Metti in pratica —
1. Nel testo su Agrigento e Pirandello, elenca gli oggetti che nelle stanze successive della casa natale sono rimasti com'erano.
2. Trascrivi parola per parola il passo del testo su Agrigento e Pirandello che comincia con le parole "Il mio viaggio" e si ferma dopo "Caos diventa identità.".

Testo proposto —
Angelo Jay
Agrigento non si racconta in un solo modo.
C’è quella dei templi e delle cartoline, immediata e riconoscibile.
E poi c’è un’altra Agrigento, più silenziosa, che si scopre fermandosi ad ascoltare una terra ricca di cultura, arte e storia, attraversata da voci che non hanno mai smesso di parlare. Tra queste, quella di Luigi Pirandello.
Il mio viaggio parte da qui. Accendo la telecamera e una frase arriva spontanea:
«Se sei in Sicilia, devi venire qui». Non è uno slogan. È un invito a scoprire un territorio che non si limita a conservare il passato, ma lo tiene vivo, rendendolo parte del presente.
Questo dialogo tra passato e presente prende forma in un luogo preciso: la casa natale di Luigi Pirandello.
La Casa: dove il Caos diventa identità.

La casa natale di Pirandello, in contrada Caos, accoglie subito il visitatore in un’esperienza diretta.
Appena si entra, i quadri digitali cambiano forma e accompagnano il percorso raccontando l’opera dello scrittore con linguaggi contemporanei. Qui non si guarda soltanto, si ascolta. La voce dell’attore Leo Gullotta accompagna le parole di Pirandello — «Io dunque sono figlio del caos». Non è una spiegazione, ma un’origine, un modo per entrare nel suo pensiero.

Nelle stanze successive tutto è rimasto com’era: tavoli, sedie, finestre, lettere e scritture.
È un’eredità che aiuta a leggere anche il presente.

Come ricorda la professoressa Carmela Pace, presidente del Centro Nazionale Studi Pirandelliani, di Agrigento
«rappresenta tutto, perché un autore nella sua terra è colui che detta tanti valori per i giovani».

Record forniti —

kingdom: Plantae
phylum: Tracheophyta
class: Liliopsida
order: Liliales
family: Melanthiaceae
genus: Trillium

...

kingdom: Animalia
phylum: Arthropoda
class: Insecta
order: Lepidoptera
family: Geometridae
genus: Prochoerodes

Risposte ai compiti —
1. tavoli, sedie, finestre, lettere, scritture

2.
Il mio viaggio parte da qui. Accendo la telecamera e una frase arriva spontanea:
«Se sei in Sicilia, devi venire qui». Non è uno slogan. È un invito a scoprire un territorio che non si limita a conservare il passato, ma lo tiene vivo, rendendolo parte del presente.
Questo dialogo tra passato e presente prende forma in un luogo preciso: la casa natale di Luigi Pirandello.
La Casa: dove il Caos diventa identità.